We use books every day. But how is a book actually created? How are the pages folded? How are they cut? For a glimpse into making books in the late nineteenth century, take a look at this 1891-92 Dexter Folder Co. trade catalog titled Dexter Book Folding Machines.
The Dexter Folder Co. was located in Fulton, New York. On the introduction page of this catalog, they write that they focused their “entire efforts to the designing and building of Folding Machinery.” They built machines to fold books, periodicals, and newspapers.
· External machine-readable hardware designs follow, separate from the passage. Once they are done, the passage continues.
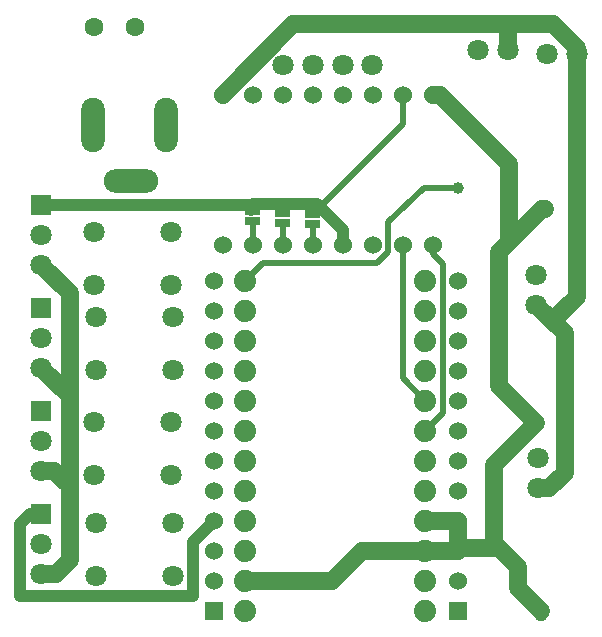
<source format=gbl>
G04 Layer: BottomLayer*
G04 EasyEDA v6.5.22, 2025-01-04 22:24:20*
G04 4654ec591aaf40839b9ddd4dd84afded,10*
G04 Gerber Generator version 0.2*
G04 Scale: 100 percent, Rotated: No, Reflected: No *
G04 Dimensions in millimeters *
G04 leading zeros omitted , absolute positions ,4 integer and 5 decimal *
%FSLAX45Y45*%
%MOMM*%

%AMMACRO1*4,1,4,-0.635,0.3175,-0.635,-0.3175,0.635,-0.3175,0.635,0.3175,-0.635,0.3175,0*%
%ADD10C,1.5000*%
%ADD11C,1.0000*%
%ADD12C,0.5000*%
%ADD13MACRO1*%
%ADD14O,1.9999959999999999X4.5999908*%
%ADD15O,4.5999908X1.9999959999999999*%
%ADD16C,1.8000*%
%ADD17C,1.8796*%
%ADD18C,1.5240*%
%ADD19R,1.8000X1.8000*%
%ADD20C,1.6000*%
%ADD21R,1.5240X1.5240*%
%ADD22C,1.1000*%

%LPD*%
D10*
X4140200Y965200D02*
G01*
X4140200Y1663700D01*
X4495800Y2019300D01*
D11*
X2095500Y3873500D02*
G01*
X2641600Y3873500D01*
X2857500Y3657600D01*
X2857500Y3530600D01*
X304800Y3869181D02*
G01*
X2079497Y3869181D01*
X2079497Y3828542D01*
D10*
X4279900Y5397500D02*
G01*
X2438400Y5397500D01*
X1841500Y4800600D01*
D12*
X3619500Y3530600D02*
G01*
X3619500Y3454400D01*
X3708400Y3365500D01*
X3708400Y2108200D01*
X3556000Y1955800D01*
X3365500Y3530600D02*
G01*
X3365500Y2400300D01*
X3556000Y2209800D01*
X2032000Y3225800D02*
G01*
X2184400Y3378200D01*
X3149600Y3378200D01*
X3238500Y3467100D01*
X3238500Y3721100D01*
X3544570Y4013200D01*
X3835400Y4013200D01*
X3365500Y4800600D02*
G01*
X3365500Y4549139D01*
X2603500Y3787139D01*
D10*
X304800Y3361265D02*
G01*
X546100Y3119965D01*
X546100Y2247905D01*
X304800Y2489205D02*
G01*
X546100Y2247905D01*
X546100Y1485900D01*
X304800Y745073D02*
G01*
X427573Y745073D01*
X546100Y863600D01*
X546100Y1485900D01*
X414860Y1617139D01*
X304800Y1617139D01*
D12*
X2603500Y3705860D02*
G01*
X2603500Y3530600D01*
X2349500Y3718560D02*
G01*
X2349500Y3530600D01*
X2095500Y3731260D02*
G01*
X2095500Y3530600D01*
D10*
X3619500Y4800600D02*
G01*
X3683000Y4800600D01*
X4267200Y4216400D01*
X4267200Y4216400D02*
G01*
X4267200Y3556000D01*
X4178300Y3467100D01*
X4572000Y3835400D02*
G01*
X4546600Y3835400D01*
X4178300Y3467100D01*
X4178300Y2336800D01*
X4495800Y2019300D01*
X4838700Y5143500D02*
G01*
X4838700Y3091185D01*
X4632957Y2885442D01*
X4533900Y431800D02*
G01*
X4343400Y622300D01*
X4343400Y800100D01*
X4140200Y1003300D01*
X2032000Y685800D02*
G01*
X2768600Y685800D01*
X3022600Y939800D01*
X3556000Y939800D01*
X3835400Y1193800D02*
G01*
X3835400Y939800D01*
X3835400Y1193800D02*
G01*
X3556000Y1193800D01*
X3835400Y939800D02*
G01*
X3556000Y939800D01*
X4140200Y965200D02*
G01*
X3860800Y965200D01*
X3835400Y939800D01*
X4508500Y1468549D02*
G01*
X4605449Y1468549D01*
X4737100Y1600200D01*
X4737100Y2781300D01*
X4495800Y3022600D01*
D11*
X1765300Y1193800D02*
G01*
X1587500Y1016000D01*
X1587500Y558800D01*
X127000Y558800D01*
X127000Y1168400D01*
X211581Y1252981D01*
X304800Y1252981D01*
D10*
X4838700Y5143500D02*
G01*
X4838700Y5194300D01*
X4635500Y5397500D01*
X4279900Y5397500D01*
X4254500Y5372100D01*
X4254500Y5181600D01*
D13*
G01*
X2095500Y3812539D03*
G01*
X2095500Y3731260D03*
G01*
X2349500Y3799839D03*
G01*
X2349500Y3718560D03*
G01*
X2603500Y3787139D03*
G01*
X2603500Y3705860D03*
D14*
G01*
X1364081Y4540275D03*
G01*
X744118Y4540300D03*
D15*
G01*
X1064107Y4070273D03*
D16*
G01*
X2355468Y5054600D03*
G01*
X2605659Y5054600D03*
G01*
X2855595Y5054600D03*
G01*
X3105531Y5054600D03*
D17*
G01*
X3556000Y431800D03*
G01*
X3556000Y685800D03*
G01*
X3556000Y939800D03*
G01*
X3556000Y1193800D03*
G01*
X3556000Y1447800D03*
G01*
X3556000Y1701800D03*
G01*
X3556000Y1955800D03*
G01*
X3556000Y2209800D03*
G01*
X3556000Y2463800D03*
G01*
X3556000Y2717800D03*
G01*
X3556000Y2971800D03*
G01*
X3556000Y3225800D03*
G01*
X2032000Y3225800D03*
G01*
X2032000Y2971800D03*
G01*
X2032000Y2717800D03*
G01*
X2032000Y2463800D03*
G01*
X2032000Y2209800D03*
G01*
X2032000Y1955800D03*
G01*
X2032000Y1701800D03*
G01*
X2032000Y1447800D03*
G01*
X2032000Y1193800D03*
G01*
X2032000Y939800D03*
G01*
X2032000Y685800D03*
G01*
X2032000Y431800D03*
D18*
G01*
X3619500Y3530600D03*
G01*
X3619500Y4800600D03*
G01*
X3365500Y3530600D03*
G01*
X3111500Y3530600D03*
G01*
X2857500Y3530600D03*
G01*
X2603500Y3530600D03*
G01*
X2349500Y3530600D03*
G01*
X2095500Y3530600D03*
G01*
X1841500Y3530600D03*
G01*
X3365500Y4800600D03*
G01*
X3111500Y4800600D03*
G01*
X2857500Y4800600D03*
G01*
X2603500Y4800600D03*
G01*
X2349500Y4800600D03*
G01*
X2095500Y4800600D03*
G01*
X1841500Y4800600D03*
D16*
G01*
X4508500Y1722551D03*
G01*
X4508500Y1468551D03*
G01*
X4495800Y3276600D03*
G01*
X4495800Y3022600D03*
G01*
X4584700Y5143500D03*
G01*
X4838700Y5143500D03*
G01*
X4000500Y5181600D03*
G01*
X4254500Y5181600D03*
D19*
G01*
X304800Y3869258D03*
D16*
G01*
X304800Y3615258D03*
G01*
X304800Y3361258D03*
G01*
X754506Y3641293D03*
G01*
X1404493Y3641293D03*
G01*
X754506Y3191306D03*
G01*
X1404493Y3191306D03*
G01*
X767206Y2917393D03*
G01*
X1417193Y2917393D03*
G01*
X767206Y2467406D03*
G01*
X1417193Y2467406D03*
D20*
G01*
X752094Y5372100D03*
G01*
X1102105Y5372100D03*
D18*
G01*
X3835400Y3225800D03*
G01*
X3835400Y2971800D03*
G01*
X3835400Y2717800D03*
G01*
X3835400Y2463800D03*
G01*
X3835400Y2209800D03*
G01*
X3835400Y1955800D03*
G01*
X3835400Y1701800D03*
G01*
X3835400Y1447800D03*
G01*
X3835400Y1193800D03*
G01*
X3835400Y939800D03*
G01*
X3835400Y685800D03*
D21*
G01*
X3835400Y431800D03*
D18*
G01*
X1765300Y3225800D03*
G01*
X1765300Y2971800D03*
G01*
X1765300Y2717800D03*
G01*
X1765300Y2463800D03*
G01*
X1765300Y2209800D03*
G01*
X1765300Y1955800D03*
G01*
X1765300Y1701800D03*
G01*
X1765300Y1447800D03*
G01*
X1765300Y1193800D03*
G01*
X1765300Y939800D03*
G01*
X1765300Y685800D03*
D21*
G01*
X1765300Y431800D03*
D19*
G01*
X304800Y1253058D03*
D16*
G01*
X304800Y999083D03*
G01*
X304800Y745083D03*
G01*
X767206Y1177493D03*
G01*
X1417193Y1177493D03*
G01*
X767206Y727506D03*
G01*
X1417193Y727506D03*
D19*
G01*
X304800Y2125141D03*
D16*
G01*
X304800Y1871141D03*
G01*
X304800Y1617141D03*
G01*
X754506Y2028393D03*
G01*
X1404493Y2028393D03*
G01*
X754506Y1578406D03*
G01*
X1404493Y1578406D03*
D19*
G01*
X304800Y2997200D03*
D16*
G01*
X304800Y2743200D03*
G01*
X304800Y2489200D03*
D22*
G01*
X4533900Y393700D03*
G01*
X4495800Y2019300D03*
G01*
X4267200Y4216400D03*
G01*
X4572000Y3835400D03*
D11*
G01*
X3835400Y4013200D03*
M02*

</source>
One of these folding machines was called the Side-Feed Marginal Folder. It folded books, and according to this 1891-92 catalog, it was “the most rapid Book Folder ever built.” Instead of cutting the sheets into separate signatures before folding, this machine took the sheets just as printed. They were fed to the machine the same way as sheets are fed to a press. The catalog went on to explain, “It will fold a double sixteen-page sheet at the rate of forty to fifty full sheets per minute.”
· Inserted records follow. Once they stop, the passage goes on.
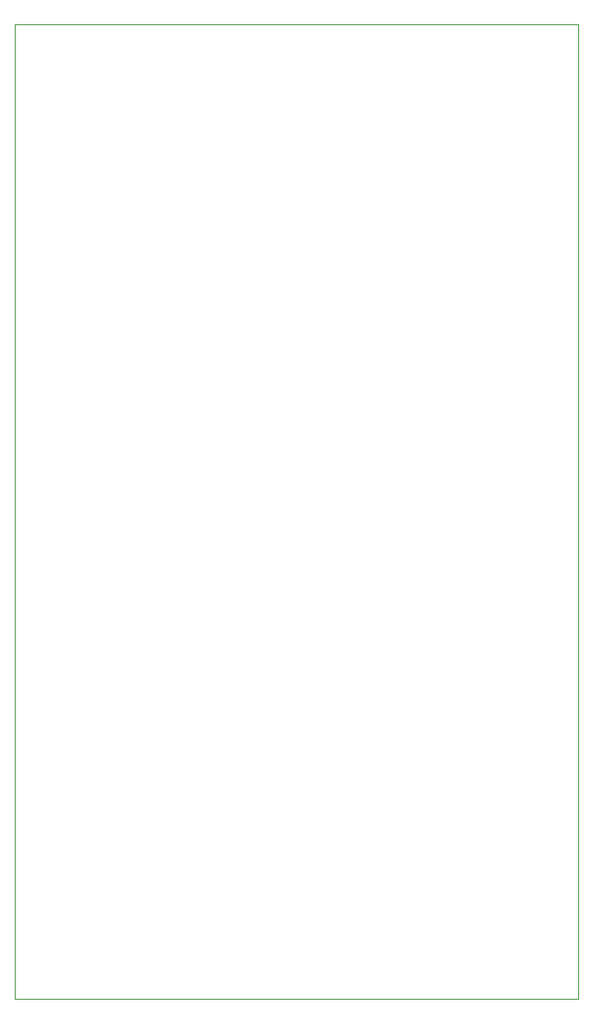
<source format=gbr>
%TF.GenerationSoftware,KiCad,Pcbnew,4.0.7*%
%TF.CreationDate,2018-04-16T11:03:50-07:00*%
%TF.ProjectId,ds18b20board,64733138623230626F6172642E6B6963,rev?*%
%TF.FileFunction,Profile,NP*%
%FSLAX46Y46*%
G04 Gerber Fmt 4.6, Leading zero omitted, Abs format (unit mm)*
G04 Created by KiCad (PCBNEW 4.0.7) date 04/16/18 11:03:50*
%MOMM*%
%LPD*%
G01*
G04 APERTURE LIST*
%ADD10C,0.100000*%
G04 APERTURE END LIST*
D10*
X100000000Y-145000000D02*
X155000000Y-145000000D01*
X100000000Y-50000000D02*
X155000000Y-50000000D01*
X155000000Y-50000000D02*
X155000000Y-145000000D01*
X100000000Y-50000000D02*
X100000000Y-145000000D01*
M02*

</source>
Shown below are two images which compare hand folding to machine folding. The top image shows five “Hand Folders” while the bottom image shows a machine doing the same work but being operated by only one person. On the introductory page of the catalog the company explains, “There is hardly any kind of folding that cannot be done by machinery, more accurately, and from five to eight times cheaper than by hand.”
Dexter Book Folding Machines and other catalogs by Dexter Folder Co. are located in the Trade Literature Collection at the National Museum of American History Library.